TIGERS ROUT CALTECH IN PHYSICAL GAMEBy Mirin Fader Sports Information
LOS ANGELES—All spring and summer it burned. The Occidental men's basketball team couldn't escape the dirt that followed them: they were the team that lost to Caltech, breaking the Beavers' 310 game losing streak.
To say their pride was wounded would be an understatement.
But tonight, with a chip on their shoulders, the Tigers (7-6, 2-0) finally got the chance they'd been waiting for to even things up, beating Caltech (5-8, 0-2) 81-55 in a heated game at Rush Gymnasium.
"We weathered the storm," Occidental coach Brian Newhall said. "There was a lot of pent-up emotion that came streaming out tonight. We're happy about this win but the most important thing is that we've started league play 2-0."
Within the opening six minutes of the game, the Tigers raced out to a 14 point lead, holding the Beavers to just 2 points.

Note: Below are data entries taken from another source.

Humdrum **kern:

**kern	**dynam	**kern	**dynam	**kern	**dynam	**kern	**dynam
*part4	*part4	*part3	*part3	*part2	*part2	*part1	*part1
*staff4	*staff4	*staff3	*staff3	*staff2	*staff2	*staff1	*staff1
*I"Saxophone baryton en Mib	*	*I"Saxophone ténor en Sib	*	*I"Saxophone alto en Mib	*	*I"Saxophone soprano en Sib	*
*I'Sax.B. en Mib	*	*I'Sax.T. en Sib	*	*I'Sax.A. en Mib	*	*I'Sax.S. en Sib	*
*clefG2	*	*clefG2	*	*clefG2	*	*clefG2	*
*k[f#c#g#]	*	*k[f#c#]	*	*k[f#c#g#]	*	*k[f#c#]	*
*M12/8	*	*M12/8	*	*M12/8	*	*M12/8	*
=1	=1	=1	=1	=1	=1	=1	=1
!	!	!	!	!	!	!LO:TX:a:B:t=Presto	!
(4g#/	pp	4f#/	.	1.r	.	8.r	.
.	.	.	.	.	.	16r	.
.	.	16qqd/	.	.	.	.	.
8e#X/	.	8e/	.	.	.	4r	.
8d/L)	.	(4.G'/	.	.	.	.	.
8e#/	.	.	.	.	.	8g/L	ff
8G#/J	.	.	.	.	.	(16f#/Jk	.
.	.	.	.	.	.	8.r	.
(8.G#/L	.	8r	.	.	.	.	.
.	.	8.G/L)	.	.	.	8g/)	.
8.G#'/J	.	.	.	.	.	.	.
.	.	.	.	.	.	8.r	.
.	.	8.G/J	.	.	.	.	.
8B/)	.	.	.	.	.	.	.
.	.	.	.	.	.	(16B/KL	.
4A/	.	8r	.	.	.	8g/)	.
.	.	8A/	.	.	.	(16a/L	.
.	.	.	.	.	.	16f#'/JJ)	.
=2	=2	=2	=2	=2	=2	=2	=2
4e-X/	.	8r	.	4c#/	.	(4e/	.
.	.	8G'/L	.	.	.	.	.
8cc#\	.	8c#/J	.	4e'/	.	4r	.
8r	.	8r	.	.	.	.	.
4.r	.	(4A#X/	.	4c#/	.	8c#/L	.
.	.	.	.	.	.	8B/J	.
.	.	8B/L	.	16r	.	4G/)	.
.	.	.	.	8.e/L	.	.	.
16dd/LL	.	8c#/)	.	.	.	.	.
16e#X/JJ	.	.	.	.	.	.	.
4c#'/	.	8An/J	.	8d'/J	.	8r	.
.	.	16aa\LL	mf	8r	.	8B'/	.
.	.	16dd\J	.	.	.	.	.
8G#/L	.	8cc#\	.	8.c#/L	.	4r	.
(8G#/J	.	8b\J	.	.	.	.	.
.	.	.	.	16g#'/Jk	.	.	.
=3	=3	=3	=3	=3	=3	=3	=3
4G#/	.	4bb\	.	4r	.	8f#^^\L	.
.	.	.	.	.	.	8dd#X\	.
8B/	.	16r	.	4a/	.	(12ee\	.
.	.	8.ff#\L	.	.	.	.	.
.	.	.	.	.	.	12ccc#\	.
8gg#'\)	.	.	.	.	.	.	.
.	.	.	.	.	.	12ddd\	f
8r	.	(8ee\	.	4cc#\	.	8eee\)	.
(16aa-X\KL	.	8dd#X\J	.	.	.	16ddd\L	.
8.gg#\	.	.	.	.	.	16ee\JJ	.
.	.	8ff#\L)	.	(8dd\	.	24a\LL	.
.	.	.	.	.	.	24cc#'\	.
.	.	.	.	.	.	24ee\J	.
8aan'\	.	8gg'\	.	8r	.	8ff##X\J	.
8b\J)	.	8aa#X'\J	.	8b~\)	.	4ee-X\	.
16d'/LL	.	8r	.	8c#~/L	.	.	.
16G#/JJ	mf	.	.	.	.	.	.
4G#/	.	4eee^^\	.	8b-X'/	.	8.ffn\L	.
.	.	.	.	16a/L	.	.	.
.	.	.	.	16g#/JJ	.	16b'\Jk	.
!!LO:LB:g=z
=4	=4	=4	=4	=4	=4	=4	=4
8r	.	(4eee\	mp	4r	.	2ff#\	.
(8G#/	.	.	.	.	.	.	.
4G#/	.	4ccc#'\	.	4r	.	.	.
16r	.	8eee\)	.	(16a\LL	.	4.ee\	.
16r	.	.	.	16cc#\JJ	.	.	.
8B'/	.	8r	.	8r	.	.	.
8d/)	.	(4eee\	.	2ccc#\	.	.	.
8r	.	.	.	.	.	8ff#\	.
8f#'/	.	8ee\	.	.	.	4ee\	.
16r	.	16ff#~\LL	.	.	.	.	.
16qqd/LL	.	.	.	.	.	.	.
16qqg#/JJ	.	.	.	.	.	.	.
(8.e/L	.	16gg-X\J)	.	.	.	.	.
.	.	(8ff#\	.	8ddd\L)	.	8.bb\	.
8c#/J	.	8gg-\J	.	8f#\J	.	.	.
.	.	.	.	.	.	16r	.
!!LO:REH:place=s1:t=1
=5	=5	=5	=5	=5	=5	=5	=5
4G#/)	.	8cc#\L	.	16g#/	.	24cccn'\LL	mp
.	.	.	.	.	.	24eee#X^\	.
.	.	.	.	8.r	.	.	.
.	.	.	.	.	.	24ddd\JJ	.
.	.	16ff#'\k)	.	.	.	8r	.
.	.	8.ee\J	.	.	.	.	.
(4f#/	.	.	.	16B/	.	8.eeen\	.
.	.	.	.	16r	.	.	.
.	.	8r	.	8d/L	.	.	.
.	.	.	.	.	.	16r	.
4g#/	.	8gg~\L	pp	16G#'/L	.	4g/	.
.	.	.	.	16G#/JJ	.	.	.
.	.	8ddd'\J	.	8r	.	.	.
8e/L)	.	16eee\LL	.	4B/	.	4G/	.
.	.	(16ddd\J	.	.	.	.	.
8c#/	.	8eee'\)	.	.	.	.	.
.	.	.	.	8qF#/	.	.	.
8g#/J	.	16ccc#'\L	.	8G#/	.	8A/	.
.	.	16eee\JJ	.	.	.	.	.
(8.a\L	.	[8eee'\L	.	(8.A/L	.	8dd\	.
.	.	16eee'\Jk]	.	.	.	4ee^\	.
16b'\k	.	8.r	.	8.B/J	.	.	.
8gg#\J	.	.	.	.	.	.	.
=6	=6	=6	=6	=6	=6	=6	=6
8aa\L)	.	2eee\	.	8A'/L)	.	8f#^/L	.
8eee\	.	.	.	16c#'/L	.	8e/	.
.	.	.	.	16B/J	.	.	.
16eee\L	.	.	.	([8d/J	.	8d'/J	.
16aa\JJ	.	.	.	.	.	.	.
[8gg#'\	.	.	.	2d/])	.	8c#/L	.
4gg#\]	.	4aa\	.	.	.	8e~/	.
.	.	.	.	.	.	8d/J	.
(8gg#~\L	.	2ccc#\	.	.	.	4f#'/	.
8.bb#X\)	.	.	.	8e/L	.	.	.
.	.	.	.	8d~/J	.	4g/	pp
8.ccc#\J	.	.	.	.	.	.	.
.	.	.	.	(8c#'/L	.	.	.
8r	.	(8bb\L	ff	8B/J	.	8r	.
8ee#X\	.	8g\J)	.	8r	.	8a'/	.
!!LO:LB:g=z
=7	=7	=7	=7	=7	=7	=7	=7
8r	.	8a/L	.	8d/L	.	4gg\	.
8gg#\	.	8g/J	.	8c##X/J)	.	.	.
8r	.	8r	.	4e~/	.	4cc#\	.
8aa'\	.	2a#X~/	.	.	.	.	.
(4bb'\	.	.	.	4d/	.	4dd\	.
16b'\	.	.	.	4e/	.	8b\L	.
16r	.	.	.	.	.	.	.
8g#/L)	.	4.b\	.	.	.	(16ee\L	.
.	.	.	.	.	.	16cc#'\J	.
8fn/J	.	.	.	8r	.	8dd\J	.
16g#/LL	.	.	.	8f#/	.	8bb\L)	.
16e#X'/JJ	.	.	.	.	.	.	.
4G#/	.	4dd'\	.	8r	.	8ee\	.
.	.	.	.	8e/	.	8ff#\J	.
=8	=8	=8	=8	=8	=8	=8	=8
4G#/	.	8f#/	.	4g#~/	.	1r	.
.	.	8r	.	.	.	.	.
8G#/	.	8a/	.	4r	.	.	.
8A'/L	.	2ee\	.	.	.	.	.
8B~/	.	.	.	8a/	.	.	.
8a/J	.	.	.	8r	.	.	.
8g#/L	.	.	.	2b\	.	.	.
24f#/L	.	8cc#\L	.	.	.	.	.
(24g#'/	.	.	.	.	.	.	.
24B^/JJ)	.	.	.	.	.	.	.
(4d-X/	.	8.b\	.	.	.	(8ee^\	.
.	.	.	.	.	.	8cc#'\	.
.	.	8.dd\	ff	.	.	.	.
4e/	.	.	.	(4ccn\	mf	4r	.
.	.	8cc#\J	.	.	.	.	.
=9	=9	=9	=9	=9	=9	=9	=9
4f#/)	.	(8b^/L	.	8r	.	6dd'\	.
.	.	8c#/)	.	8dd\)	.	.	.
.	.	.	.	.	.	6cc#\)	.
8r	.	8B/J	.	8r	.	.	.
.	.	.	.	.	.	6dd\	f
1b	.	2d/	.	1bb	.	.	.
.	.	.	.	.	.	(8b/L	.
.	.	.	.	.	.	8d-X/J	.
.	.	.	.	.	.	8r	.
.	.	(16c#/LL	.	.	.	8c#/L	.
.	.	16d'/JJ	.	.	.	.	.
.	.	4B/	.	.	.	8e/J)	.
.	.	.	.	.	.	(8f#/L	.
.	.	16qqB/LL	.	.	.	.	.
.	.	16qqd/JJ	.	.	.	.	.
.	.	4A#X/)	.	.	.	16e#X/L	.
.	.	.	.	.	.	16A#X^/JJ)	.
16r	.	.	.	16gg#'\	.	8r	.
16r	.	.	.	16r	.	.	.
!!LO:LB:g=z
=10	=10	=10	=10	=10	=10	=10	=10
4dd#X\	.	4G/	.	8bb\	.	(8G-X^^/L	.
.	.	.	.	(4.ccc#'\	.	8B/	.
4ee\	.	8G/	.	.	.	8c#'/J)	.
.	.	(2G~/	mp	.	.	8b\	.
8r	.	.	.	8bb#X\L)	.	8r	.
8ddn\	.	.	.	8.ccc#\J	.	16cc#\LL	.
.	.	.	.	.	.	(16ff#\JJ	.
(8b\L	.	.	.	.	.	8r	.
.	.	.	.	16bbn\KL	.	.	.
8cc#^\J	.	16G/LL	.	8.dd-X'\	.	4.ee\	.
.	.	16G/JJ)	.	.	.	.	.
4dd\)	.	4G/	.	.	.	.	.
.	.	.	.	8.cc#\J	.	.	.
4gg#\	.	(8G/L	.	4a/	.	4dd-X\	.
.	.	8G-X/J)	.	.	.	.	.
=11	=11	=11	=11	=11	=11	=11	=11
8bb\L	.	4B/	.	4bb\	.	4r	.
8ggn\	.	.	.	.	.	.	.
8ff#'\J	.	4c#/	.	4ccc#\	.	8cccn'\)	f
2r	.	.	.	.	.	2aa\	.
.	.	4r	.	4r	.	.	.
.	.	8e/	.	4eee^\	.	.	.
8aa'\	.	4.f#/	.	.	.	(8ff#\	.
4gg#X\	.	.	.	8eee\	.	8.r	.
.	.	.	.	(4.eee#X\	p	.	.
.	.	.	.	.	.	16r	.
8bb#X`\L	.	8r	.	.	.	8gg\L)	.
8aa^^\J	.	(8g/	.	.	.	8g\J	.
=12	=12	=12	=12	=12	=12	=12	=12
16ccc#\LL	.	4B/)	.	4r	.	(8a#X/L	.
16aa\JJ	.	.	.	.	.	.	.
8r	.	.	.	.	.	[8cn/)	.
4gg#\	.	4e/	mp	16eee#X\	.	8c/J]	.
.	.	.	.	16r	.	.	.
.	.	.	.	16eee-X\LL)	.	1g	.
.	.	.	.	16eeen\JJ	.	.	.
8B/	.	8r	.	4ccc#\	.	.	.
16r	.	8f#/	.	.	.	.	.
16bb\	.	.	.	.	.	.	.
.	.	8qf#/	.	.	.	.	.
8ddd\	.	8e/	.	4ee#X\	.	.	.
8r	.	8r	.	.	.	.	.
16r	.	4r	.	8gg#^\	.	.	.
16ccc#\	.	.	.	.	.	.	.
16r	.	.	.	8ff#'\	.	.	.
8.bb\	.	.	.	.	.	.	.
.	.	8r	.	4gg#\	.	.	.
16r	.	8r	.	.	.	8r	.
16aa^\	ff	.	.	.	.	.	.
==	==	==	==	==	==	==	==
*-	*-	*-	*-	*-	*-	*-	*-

An energized man-to-man defense led by guard Sam Stapleton (Los Angeles) forced eight first half Caltech turnovers.
Oxy's defense continued to suffocate Caltech, as the Tigers ended up winning the rebounding battle 52-23.
Equally in sync on offense, Oxy would lead by as many as 18 points in the first half, as they looked inside to exploit the smaller Beavers in the paint.
6-foot-6 Kris Montoya (Portland, OR) couldn't be stopped in the post, coming off the bench to score 16 of his 19 points in the first half. 6-foot-4 Deshun McCoy (Los Angeles) also found a route to the basket, finishing with 19 points. 6-foot-8 Conrad Liebowitz (Santa Monica) had a double-double with 12 points and 13 boards. Three point threat Ryan Chong added 12 points, and Jack Hanley chipped in with 11.
Though Caltech managed to cut the lead as close as 11 points in the first half, led by Michael Edwards' 18 points and Andrew Hogue's 14 points, the Beavers were never able to make a lasting run to get back in the game.
To their credit, however, Caltech forced Oxy to commit a game-high 17 turnovers and many petty fouls.
Both teams played hard in a highly physical atmosphere.
"It felt like a football game out there," Newhall said. "Everyone was getting tackled."
Hard fouls were exchanged, bodies flew, and shirtless screaming Caltech fans with orange paint drawn on them were heard all night.
An important lesson from last year's game, however, still remains in the back of the Tigers' minds.
"We now know we can't act like things are just going to come to us," Montoya said. "We have to come and play hard every single night and prove ourselves."
The Tigers certainly did tonight, and look to again this Saturday against Whittier at 7 p.m. at home.